Condition Trending and Predictive Analytics: It’s Not ExtrapolationWritten by Gary T. Fry, Vice President, Fry Technical Services, Inc.
TIMEOUT FOR TECH, RAILWAY AGE OCTOBER 2022 ISSUE: Historical datasets are important to consider, but it is much more than a simple process.
Welcome to “Timeout for Tech.” Every month, we examine a technology topic that professionals in the railway industry have asked to learn more about. This month we focus on using data to support condition trending of engineered systems.
The right data, collected and processed in the right ways, can give critical insight to an engineered system’s fitness for service. In fact, with an archive of suitable data, we can assess the system at various points in time: past, present, and most desirably, future. Reliable knowledge of the present and future fitness of a system can both enhance its safety and reduce its cost to owners. This is a very attractive double-win scenario.
We begin by pointing out that there is no dearth of data for the engineered systems on railways. Railroad rail lasts 15 years or more; ties can last 10-20 years or more depending on materials and environmental conditions; bridges last 100 years or more; and cars and locomotives 30 years or more. And all these assets are inspected and serviced on regular schedules throughout their useful lifetimes: annually, weekly, even daily. With increasing frequency and volume, much of today’s data is generated, transmitted, and archived in digital forms.
In short, there is plenty of data readily available! So, for purposes of condition trending and prediction, how do we ensure we have the right data streams? And how do we ensure we are processing them in the right ways? It turns out that, like the engineered systems themselves, the right data streams and processing methods exist by careful design and in close collaboration with experts knowledgeable in the engineering details of the systems. It is not always easy to reliably achieve the “double-win” safety-cost scenarios we seek. The design and implementation process is often complex and resource intensive involving multidisciplinary teams of domain experts and data science experts. Sometimes budget and resource constraints result in less than comprehensive efforts.
Let’s begin with a fun example of what could happen when an overly simplified approach is used to make a data-driven future prediction. Starting from the late 1940s, tail fins on American cars became an increasingly popular aesthetic. The fins began as subtle, rounded geometric forms that peeked over the sides of the trunk lid by two or three inches, like the 1950 Cadillac Series 62 Convertible (above). By the end of the 1950s, some car models sported prominent, sharp-edged fins of 12 inches or more. Figure 1 (top) is a photograph of a 1959 Cadillac Eldorado Biarritz convertible. As many of us know, ’59 Cadillacs had very prominent tail fins!
Here we seem to have the basic ingredients for a data-driven predictive tool. Tail fin height and shape are unarguably objective data sets, and we have them over a period of several years. Let’s take a simple path and extrapolate linearly using the data from the years between 1950 and 1959. Doing so we can predict that many production car models in 2023 will have razor-sharp tail fins that are roughly six feet tall. How’d we do with our prediction? It suffices to say that car body evolution is not well approximated by a linear function with respect to time—at least over the long term.
I have used this example many times in different contexts, and it never fails to bring smiles. Unfortunately, however, there are numerous unsmiling real-world examples I have encountered over the years that are directly analogous to the six-foot tail fin prediction. And they sometimes came complete with severe and lasting economic and reputational repercussions for the teams and organizations involved.
Let’s go through a different example that illustrates a logic process for developing a predictive model. We will see that historical data sets are important to consider, but it is much more than a simple process of extrapolation. We must make sure the data sets are relevant and that we include all of the essential influencing parameters.

LISTED ENTRIES:
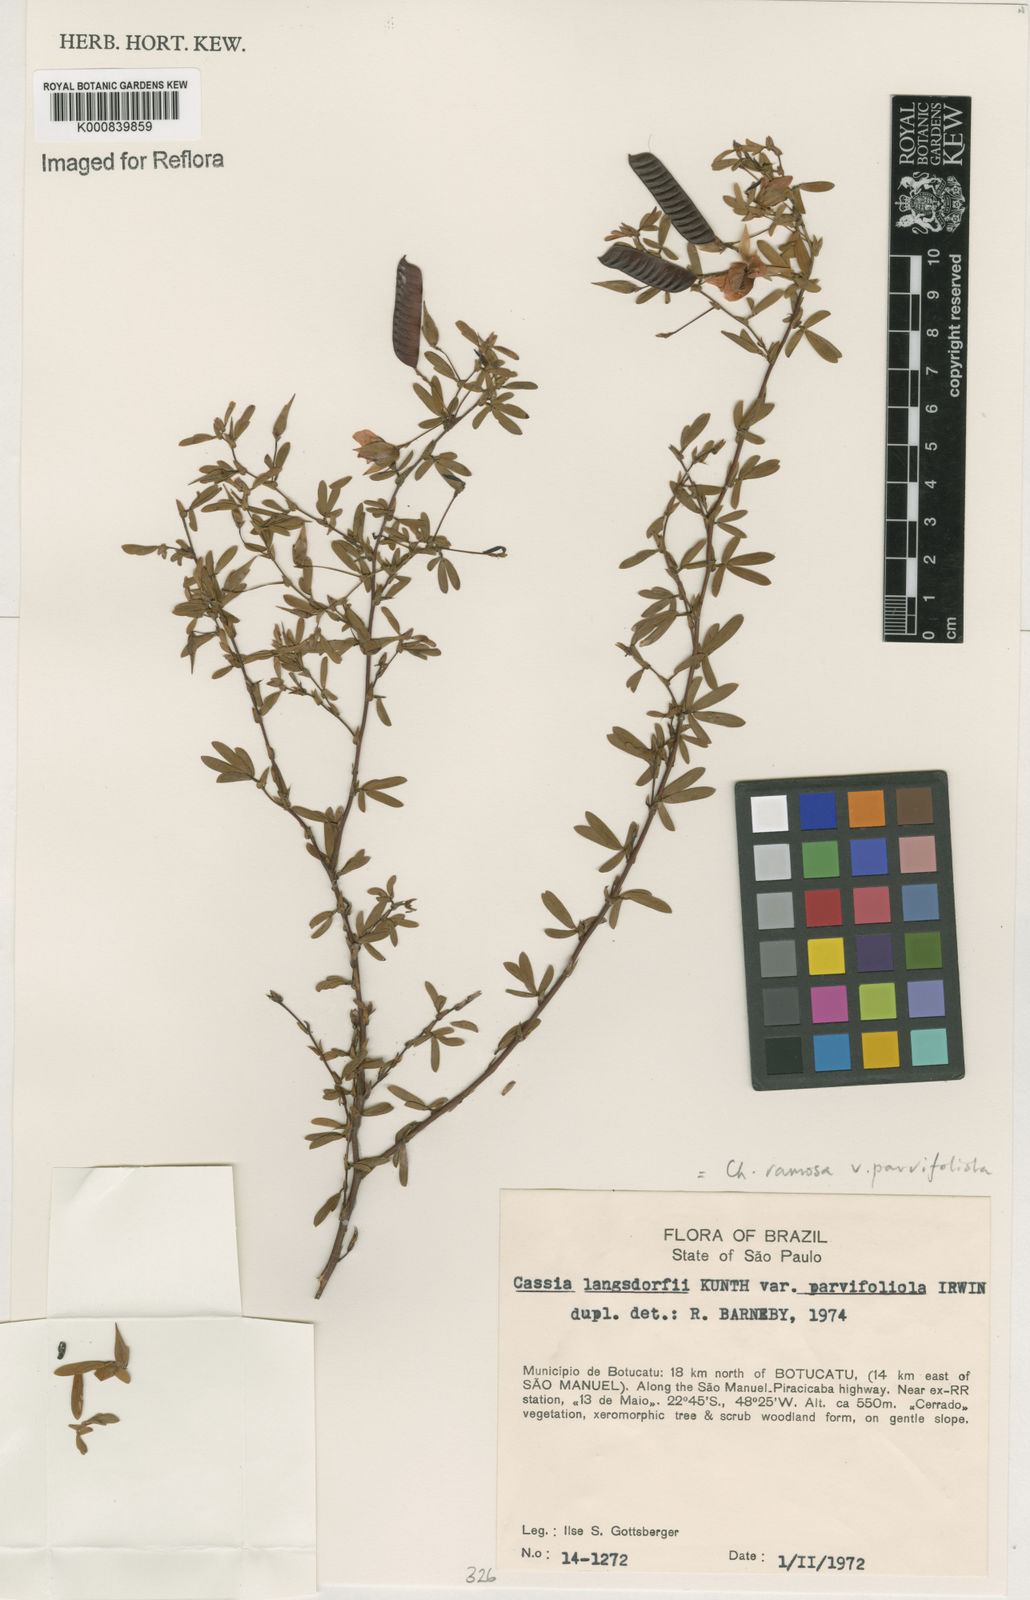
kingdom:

---

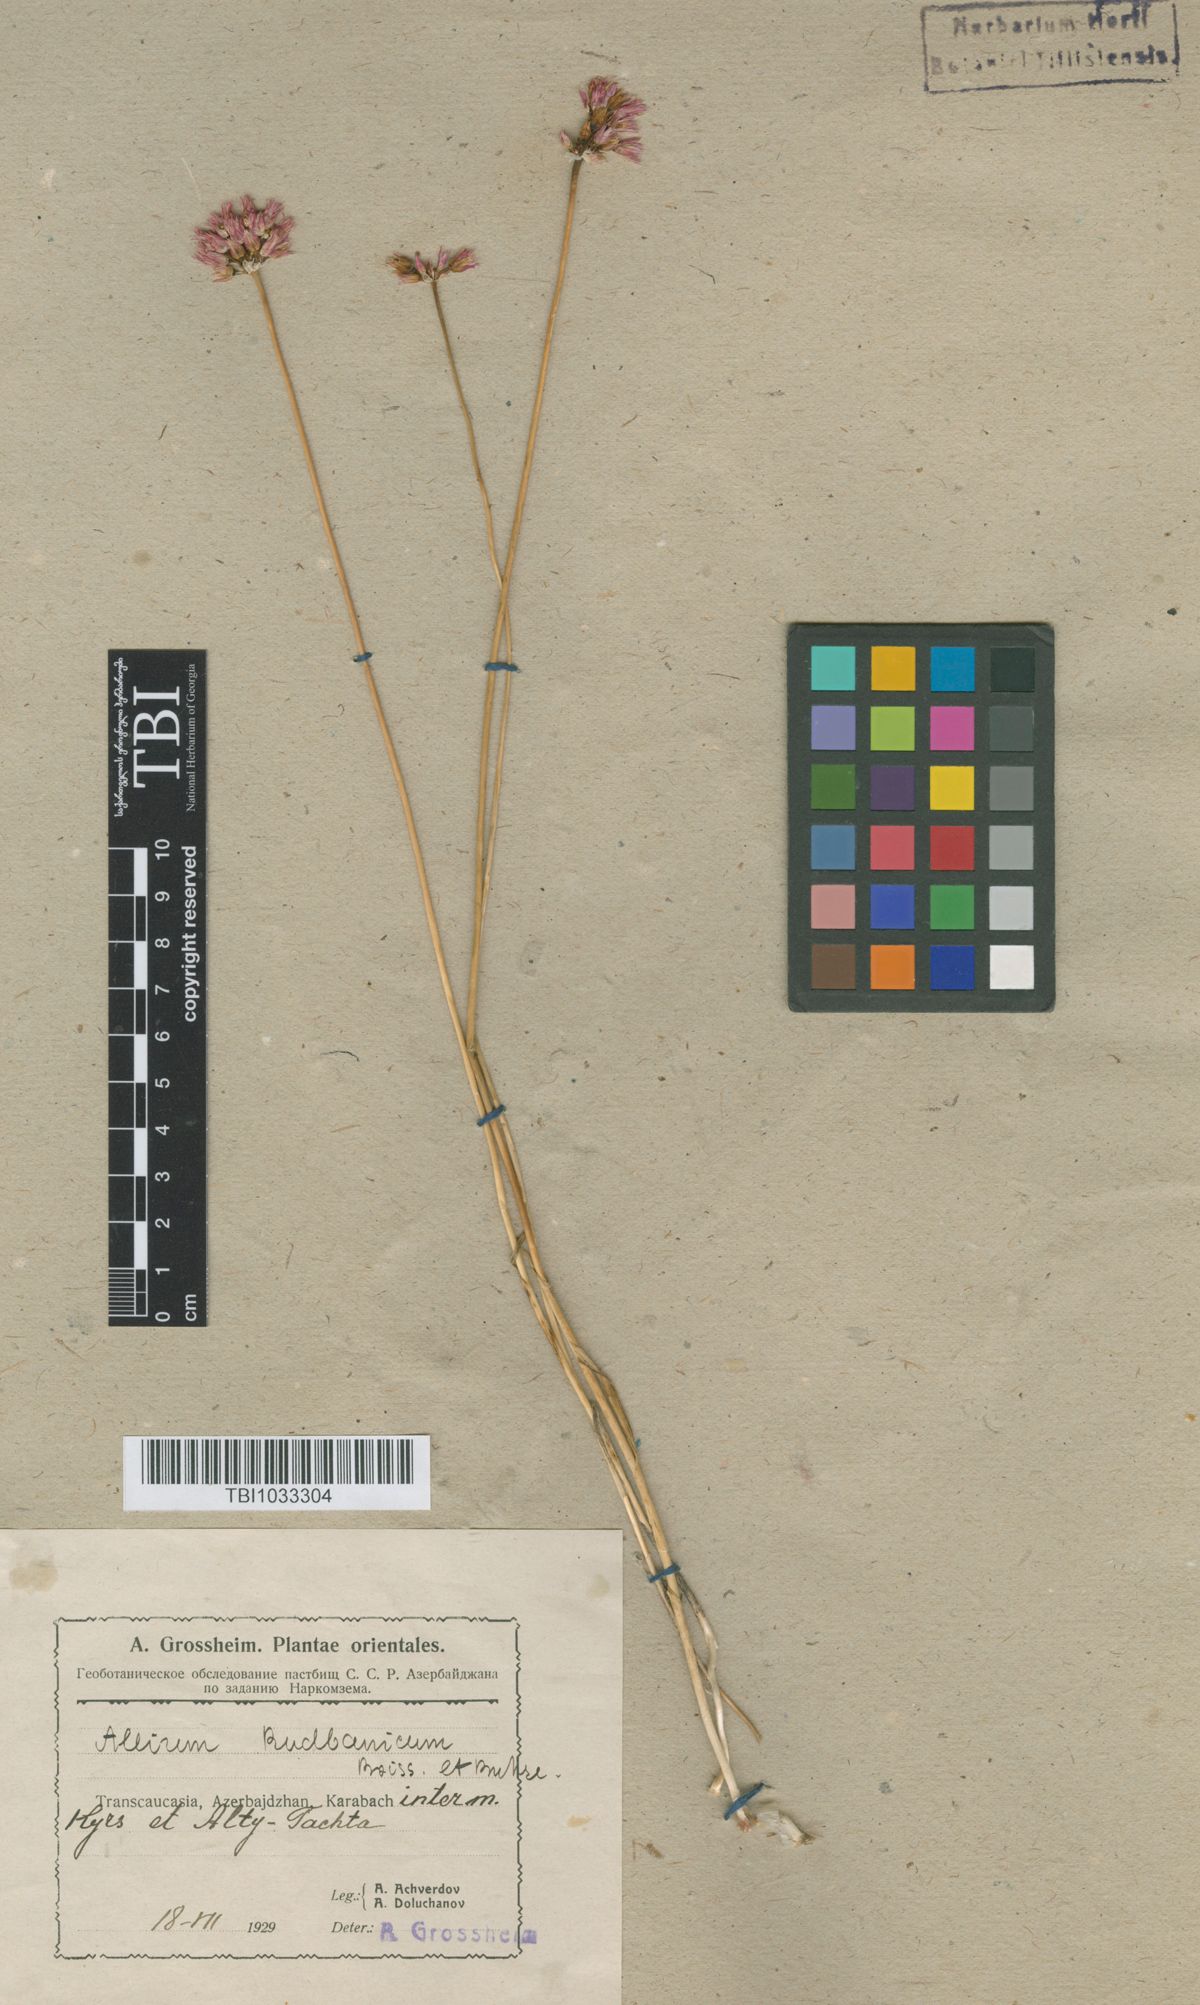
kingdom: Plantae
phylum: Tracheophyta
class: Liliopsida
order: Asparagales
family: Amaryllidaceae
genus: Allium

TASK LIST:
A. According to the condition trending article, how long do bridges last?
B. Condense the paragraph of the condition trending article beginning "We begin by pointing out" into a short bulleted list that keeps its main facts.
C. Repeat word for word the part of the condition trending article starting with "We begin by" and going on through "in digital forms.".

TASK-BY-TASK OUTPUTS:
A. 100 years or more.

B.
- Railway engineered systems have no shortage of data.
- Typical lifespans are:
  - rail: 15 years or more
  - ties: 10–20 years or more, depending on materials and environmental conditions
  - bridges: 100 years or more
  - cars and locomotives: 30 years or more
- All these assets are inspected and serviced on regular schedules (annually, weekly, even daily) throughout their useful lifetimes.
- Increasingly, much of this data is generated, transmitted, and archived in digital form.

C.
We begin by pointing out that there is no dearth of data for the engineered systems on railways. Railroad rail lasts 15 years or more; ties can last 10-20 years or more depending on materials and environmental conditions; bridges last 100 years or more; and cars and locomotives 30 years or more. And all these assets are inspected and serviced on regular schedules throughout their useful lifetimes: annually, weekly, even daily. With increasing frequency and volume, much of today’s data is generated, transmitted, and archived in digital forms.